------ Record extracts ------

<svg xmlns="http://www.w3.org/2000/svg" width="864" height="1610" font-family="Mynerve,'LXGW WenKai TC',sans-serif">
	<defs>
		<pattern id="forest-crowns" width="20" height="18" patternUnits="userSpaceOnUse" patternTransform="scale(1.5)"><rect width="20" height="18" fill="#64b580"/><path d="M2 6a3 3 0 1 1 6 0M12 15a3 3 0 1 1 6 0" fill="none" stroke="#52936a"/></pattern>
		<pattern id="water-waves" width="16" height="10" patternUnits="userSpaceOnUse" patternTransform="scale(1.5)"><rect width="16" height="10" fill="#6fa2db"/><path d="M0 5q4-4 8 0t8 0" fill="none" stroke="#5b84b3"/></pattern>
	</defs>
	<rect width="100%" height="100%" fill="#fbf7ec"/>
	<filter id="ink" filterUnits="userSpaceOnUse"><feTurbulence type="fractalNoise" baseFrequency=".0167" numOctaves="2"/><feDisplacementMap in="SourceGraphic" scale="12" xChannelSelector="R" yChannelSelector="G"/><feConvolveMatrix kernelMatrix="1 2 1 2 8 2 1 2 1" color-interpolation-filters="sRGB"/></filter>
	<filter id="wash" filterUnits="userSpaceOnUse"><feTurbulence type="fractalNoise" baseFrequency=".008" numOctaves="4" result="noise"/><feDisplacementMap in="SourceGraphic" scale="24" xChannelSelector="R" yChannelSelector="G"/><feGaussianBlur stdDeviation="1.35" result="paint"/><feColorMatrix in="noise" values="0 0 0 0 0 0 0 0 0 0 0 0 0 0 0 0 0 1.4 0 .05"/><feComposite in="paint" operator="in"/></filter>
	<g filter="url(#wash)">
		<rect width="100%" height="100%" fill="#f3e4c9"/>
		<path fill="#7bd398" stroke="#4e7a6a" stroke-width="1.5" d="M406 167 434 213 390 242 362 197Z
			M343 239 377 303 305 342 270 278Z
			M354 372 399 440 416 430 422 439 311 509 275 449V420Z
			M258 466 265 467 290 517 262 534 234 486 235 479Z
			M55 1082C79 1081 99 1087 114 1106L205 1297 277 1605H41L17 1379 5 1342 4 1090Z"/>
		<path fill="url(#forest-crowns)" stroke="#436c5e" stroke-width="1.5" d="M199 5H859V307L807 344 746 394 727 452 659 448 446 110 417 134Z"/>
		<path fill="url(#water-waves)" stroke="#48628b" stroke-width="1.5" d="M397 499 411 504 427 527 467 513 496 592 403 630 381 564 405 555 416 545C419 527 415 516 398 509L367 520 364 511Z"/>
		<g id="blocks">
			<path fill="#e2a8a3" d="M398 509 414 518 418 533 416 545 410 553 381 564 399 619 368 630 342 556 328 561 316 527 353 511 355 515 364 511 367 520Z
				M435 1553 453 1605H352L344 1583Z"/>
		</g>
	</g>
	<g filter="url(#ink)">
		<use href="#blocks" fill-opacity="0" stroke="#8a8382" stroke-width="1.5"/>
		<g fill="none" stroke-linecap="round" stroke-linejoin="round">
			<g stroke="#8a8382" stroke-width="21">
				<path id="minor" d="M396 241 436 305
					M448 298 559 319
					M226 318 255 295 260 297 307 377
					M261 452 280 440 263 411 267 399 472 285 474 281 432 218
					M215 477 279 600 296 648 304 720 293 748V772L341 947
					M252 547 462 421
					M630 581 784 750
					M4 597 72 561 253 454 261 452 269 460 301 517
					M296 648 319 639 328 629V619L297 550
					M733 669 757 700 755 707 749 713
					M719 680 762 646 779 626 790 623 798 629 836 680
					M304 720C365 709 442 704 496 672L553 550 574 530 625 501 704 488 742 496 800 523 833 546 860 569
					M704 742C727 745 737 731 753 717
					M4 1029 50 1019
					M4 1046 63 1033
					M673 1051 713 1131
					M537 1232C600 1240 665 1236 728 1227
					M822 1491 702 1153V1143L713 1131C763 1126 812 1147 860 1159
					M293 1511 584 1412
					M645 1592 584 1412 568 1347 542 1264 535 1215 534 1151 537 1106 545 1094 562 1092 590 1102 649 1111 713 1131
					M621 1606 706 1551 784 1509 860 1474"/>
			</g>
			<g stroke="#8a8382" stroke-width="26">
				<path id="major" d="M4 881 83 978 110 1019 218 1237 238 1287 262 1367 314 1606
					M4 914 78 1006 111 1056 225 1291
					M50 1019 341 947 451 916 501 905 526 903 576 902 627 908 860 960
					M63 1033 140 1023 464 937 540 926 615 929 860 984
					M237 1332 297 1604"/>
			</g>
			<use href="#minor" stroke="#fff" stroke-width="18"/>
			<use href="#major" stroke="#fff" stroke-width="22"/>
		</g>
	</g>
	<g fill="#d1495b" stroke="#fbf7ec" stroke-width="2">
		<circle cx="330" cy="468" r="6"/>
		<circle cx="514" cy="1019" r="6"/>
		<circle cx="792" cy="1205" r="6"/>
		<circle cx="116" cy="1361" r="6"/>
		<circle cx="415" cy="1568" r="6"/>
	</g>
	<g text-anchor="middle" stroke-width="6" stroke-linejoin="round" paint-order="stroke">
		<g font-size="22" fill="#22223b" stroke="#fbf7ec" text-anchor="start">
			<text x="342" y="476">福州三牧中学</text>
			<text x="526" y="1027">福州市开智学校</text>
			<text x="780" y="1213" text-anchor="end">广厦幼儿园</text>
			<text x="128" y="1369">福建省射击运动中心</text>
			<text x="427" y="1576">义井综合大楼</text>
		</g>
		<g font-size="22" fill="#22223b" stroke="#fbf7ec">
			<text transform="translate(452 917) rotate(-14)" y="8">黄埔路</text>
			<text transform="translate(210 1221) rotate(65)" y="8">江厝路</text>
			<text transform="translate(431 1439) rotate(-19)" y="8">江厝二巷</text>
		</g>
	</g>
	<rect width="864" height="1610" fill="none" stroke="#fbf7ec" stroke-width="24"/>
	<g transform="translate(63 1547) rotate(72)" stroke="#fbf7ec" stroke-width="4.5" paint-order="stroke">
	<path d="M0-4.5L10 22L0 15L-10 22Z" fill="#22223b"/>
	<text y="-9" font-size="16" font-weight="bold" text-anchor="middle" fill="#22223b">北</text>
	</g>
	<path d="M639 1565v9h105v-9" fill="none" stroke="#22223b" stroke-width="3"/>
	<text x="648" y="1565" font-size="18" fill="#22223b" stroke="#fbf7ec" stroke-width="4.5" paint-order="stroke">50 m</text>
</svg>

------

▶ **Task to complete**
Wherever the word "linejoin" occurs in the data above, copy the line it sits in.

▶ **Result**
		<g fill="none" stroke-linecap="round" stroke-linejoin="round">
	<g text-anchor="middle" stroke-width="6" stroke-linejoin="round" paint-order="stroke">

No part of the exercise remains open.